** Opening EXTRACTED TEXT block **

This way all the Makefiles are processed again, and the building continues at your shutdown breakpoint. (where no more object files are found)
If the build already was completed without errors nothing will be rebuilt.


----------



## phoenix (Sep 9, 2009)

Just be sure to run those in reverse, as you want to make sure the build*world* finished before trying to run the build*kernel*.


----------



## LateNiteTV (Sep 9, 2009)

yeah i figured that.


----------



## jasiufreebsd (Apr 17, 2017)

bmake[2]: "/usr/src/Makefile.inc1" line 265: warning: NOCLEAN option is deprecated. Use NO_CLEAN instead.

make buildworld NO_CLEAN=YES
make buildkernel NO_CLEAN=YES


----------



## ShelLuser (Apr 17, 2017)

jasiufreebsd said:


> bmake[2]: "/usr/src/Makefile.inc1" line 265: warning: NOCLEAN option is deprecated. Use NO_CLEAN instead.


Please note that you're responding to a thread which is almost 8 years old.


----------



## crees@ (Jul 14, 2019)

This is the first Google search result for "restart buildworld" (just checking I was doing it right), so a clarification to a now 10 year old thread is helpful still


----------

** Closing EXTRACTED TEXT block **

▸ REQUEST 1
In the records, write out again the lines starting at "1. Improved viewer.js." and ending at "### November 5th 2021 (v1.0.4)", substituting "Enhanced" for "Improved" and leaving everything else unchanged.
The records are unrelated to the forum thread.

** Opening SOURCE MATERIAL block **

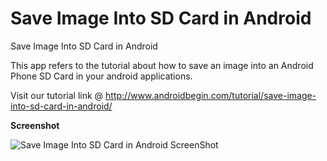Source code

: Save Image Into SD Card in Android
============================================

Save Image Into SD Card in Android

This app refers to the tutorial about how to save an image into an Android Phone SD Card in your android applications. 

Visit our tutorial link @ http://www.androidbegin.com/tutorial/save-image-into-sd-card-in-android/

**Screenshot**

![Save Image Into SD Card in Android ScreenShot](http://www.androidbegin.com/wp-content/uploads/2012/09/SaveImage-Tutorial.png)
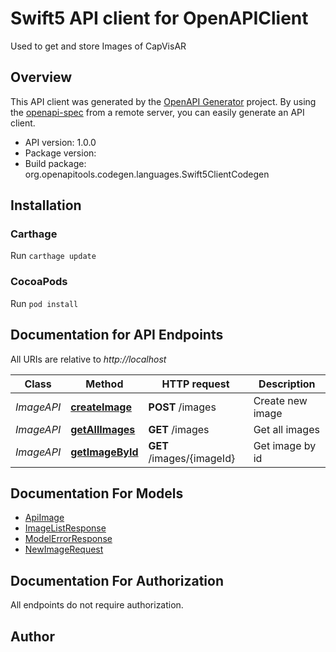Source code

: # Swift5 API client for OpenAPIClient

Used to get and store Images of CapVisAR

## Overview
This API client was generated by the [OpenAPI Generator](https://openapi-generator.tech) project.  By using the [openapi-spec](https://github.com/OAI/OpenAPI-Specification) from a remote server, you can easily generate an API client.

- API version: 1.0.0
- Package version: 
- Build package: org.openapitools.codegen.languages.Swift5ClientCodegen

## Installation

### Carthage

Run `carthage update`

### CocoaPods

Run `pod install`

## Documentation for API Endpoints

All URIs are relative to *http://localhost*

Class | Method | HTTP request | Description
------------ | ------------- | ------------- | -------------
*ImageAPI* | [**createImage**](docs/ImageAPI.md#createimage) | **POST** /images | Create new image
*ImageAPI* | [**getAllImages**](docs/ImageAPI.md#getallimages) | **GET** /images | Get all images
*ImageAPI* | [**getImageById**](docs/ImageAPI.md#getimagebyid) | **GET** /images/{imageId} | Get image by id


## Documentation For Models

 - [ApiImage](docs/ApiImage.md)
 - [ImageListResponse](docs/ImageListResponse.md)
 - [ModelErrorResponse](docs/ModelErrorResponse.md)
 - [NewImageRequest](docs/NewImageRequest.md)


## Documentation For Authorization

 All endpoints do not require authorization.


## Author




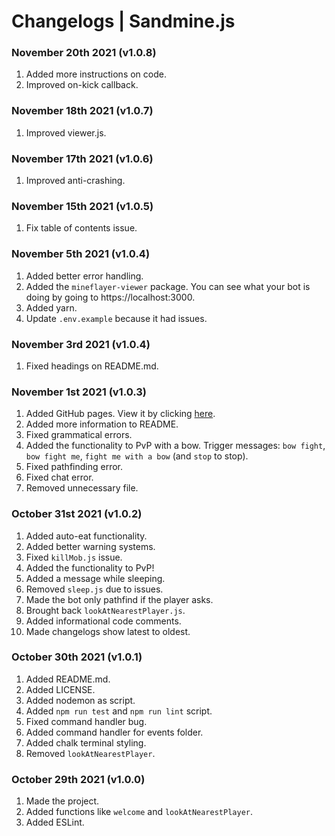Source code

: # Changelogs | Sandmine.js

### November 20th 2021 (v1.0.8)

1. Added more instructions on code.
2. Improved on-kick callback.

### November 18th 2021 (v1.0.7)

1. Improved viewer.js.

### November 17th 2021 (v1.0.6)

1. Improved anti-crashing.

### November 15th 2021 (v1.0.5)

1. Fix table of contents issue.

### November 5th 2021 (v1.0.4)

1. Added better error handling.
2. Added the `mineflayer-viewer` package. You can see what your bot is doing by going to https://localhost:3000.
3. Added yarn.
4. Update `.env.example` because it had issues.

### November 3rd 2021 (v1.0.4)

1. Fixed headings on README.md.

### November 1st 2021 (v1.0.3)

1. Added GitHub pages. View it by clicking [here](https://spreehertz.github.io/Sandmine.js).
2. Added more information to README.
3. Fixed grammatical errors.
4. Added the functionality to PvP with a bow. Trigger messages: `bow fight`, `bow fight me`, `fight me with a bow` (and `stop` to stop).
5. Fixed pathfinding error.
6. Fixed chat error.
7. Removed unnecessary file. 

### October 31st 2021 (v1.0.2)

1. Added auto-eat functionality.
2. Added better warning systems.
3. Fixed `killMob.js` issue.
4. Added the functionality to PvP!
5. Added a message while sleeping.
6. Removed `sleep.js` due to issues.
7. Made the bot only pathfind if the player asks.
8. Brought back `lookAtNearestPlayer.js`.
9. Added informational code comments.
10. Made changelogs show latest to oldest.

### October 30th 2021 (v1.0.1)

1. Added README.md.
2. Added LICENSE.
3. Added nodemon as script.
4. Added `npm run test` and `npm run lint` script.
5. Fixed command handler bug.
6. Added command handler for events folder. 
7. Added chalk terminal styling.
8. Removed `lookAtNearestPlayer`.

### October 29th 2021 (v1.0.0)

1. Made the project.
2. Added functions like `welcome` and `lookAtNearestPlayer`.
3. Added ESLint.

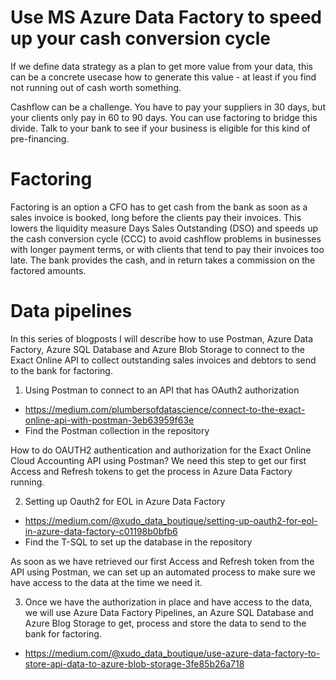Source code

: # Use MS Azure Data Factory to speed up your cash conversion cycle

If we define data strategy as a plan to get more value from your data, this can be a concrete usecase how to generate this value - at least if you find not running out of cash worth something.

Cashflow can be a challenge. You have to pay your suppliers in 30 days, but your clients only pay in 60 to 90 days. You can use factoring to bridge this divide. Talk to your bank to see if your business is eligible for this kind of pre-financing.

# Factoring
Factoring is an option a CFO has to get cash from the bank as soon as a sales invoice is booked, long before the clients pay their invoices. This lowers the liquidity measure Days Sales Outstanding (DSO) and speeds up the cash conversion cycle (CCC) to avoid cashflow problems in businesses with longer payment terms, or with clients that tend to pay their invoices too late. The bank provides the cash, and in return takes a commission on the factored amounts.

# Data pipelines
In this series of blogposts I will describe how to use Postman, Azure Data Factory, Azure SQL Database and Azure Blob Storage to connect to the Exact Online API to collect outstanding sales invoices and debtors to send to the bank for factoring.

1. Using Postman to connect to an API that has OAuth2 authorization 
  - https://medium.com/plumbersofdatascience/connect-to-the-exact-online-api-with-postman-3eb63959f63e
  - Find the Postman collection in the repository
  
How to do OAUTH2 authentication and authorization for the Exact Online Cloud Accounting API using Postman? We need this step to get our first Access and Refresh tokens to get the process in Azure Data Factory running.

2. Setting up Oauth2 for EOL in Azure Data Factory
  - https://medium.com/@xudo_data_boutique/setting-up-oauth2-for-eol-in-azure-data-factory-c01198b0bfb6
  - Find the T-SQL to set up the database in the repository

As soon as we have retrieved our first Access and Refresh token from the API using Postman, we can set up an automated process to make sure we have access to the data at the time we need it.

3. Once we have the authorization in place and have access to the data, we will use Azure Data Factory Pipelines, an Azure SQL Database and Azure Blog Storage to get, process and store the data to send to the bank for factoring.
- https://medium.com/@xudo_data_boutique/use-azure-data-factory-to-store-api-data-to-azure-blob-storage-3fe85b26a718

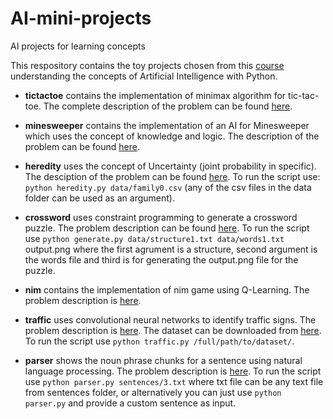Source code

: # AI-mini-projects
AI projects for learning concepts

This respository contains the toy projects chosen from this [course](https://cs50.harvard.edu/extension/ai/2020/spring/#knowledge) understanding the concepts of Artificial Intelligence with Python.

- **tictactoe**  contains the implementation of minimax algorithm for tic-tac-toe. The complete description of the problem can be found [here](https://cs50.harvard.edu/extension/ai/2020/spring/projects/0/tictactoe/).

- **minesweeper** contains the implementation of an AI for Minesweeper which uses the concept of knowledge and logic. The description of the problem can be found [here](https://cs50.harvard.edu/extension/ai/2020/spring/projects/1/minesweeper/).

- **heredity** uses the concept of Uncertainty (joint probability in specific). The desciption of the problem can be found [here](https://cs50.harvard.edu/extension/ai/2020/spring/projects/2/heredity/). To run the script use: `python heredity.py data/family0.csv` (any of the csv files in the data folder can be used as an argument).

- **crossword** uses constraint programming to generate a crossword puzzle. The problem description can be found [here](https://cs50.harvard.edu/extension/ai/2020/spring/projects/3/crossword/). To run the script use `python generate.py data/structure1.txt data/words1.txt` output.png where the first agrument is a structure, second argument is the words file and third is for generating the output.png file for the puzzle.

- **nim** contains the implementation of nim game using Q-Learning. The problem description is [here](https://cs50.harvard.edu/extension/ai/2020/spring/projects/4/nim/).

- **traffic** uses convolutional neural networks to identify traffic signs. The problem description is [here](https://cs50.harvard.edu/extension/ai/2020/spring/projects/5/traffic/). The dataset can be downloaded from [here](https://cdn.cs50.net/ai/2020/spring/projects/5/gtsrb.zip). To run the script use `python traffic.py /full/path/to/dataset/`.

- **parser** shows the noun phrase chunks for a sentence using natural language processing. The problem description is [here](https://cs50.harvard.edu/extension/ai/2020/spring/projects/6/parser/). To run the script use `python parser.py sentences/3.txt` where txt file can be any text file from sentences folder, or alternatively you can just use
`python parser.py` and provide a custom sentence as input.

** Closing SOURCE MATERIAL block **

▸ REQUEST 2
Using the forum thread about restarting a build, answer yes or no for each statement and quote the words that decide it. (a) One reply says buildworld should be finished before buildkernel is run. (b) The quoted warning calls the NO_CLEAN option deprecated. (c) If the build was already completed without errors, everything is rebuilt.

▸ YOUR RESPONSE 1
1. Enhanced viewer.js.

### November 17th 2021 (v1.0.6)

1. Enhanced anti-crashing.

### November 15th 2021 (v1.0.5)

1. Fix table of contents issue.

### November 5th 2021 (v1.0.4)

▸ YOUR RESPONSE 2
(a) Yes: "you want to make sure the build*world* finished before trying to run the build*kernel*"
(b) No: "NOCLEAN option is deprecated. Use NO_CLEAN instead."
(c) No: "If the build already was completed without errors nothing will be rebuilt."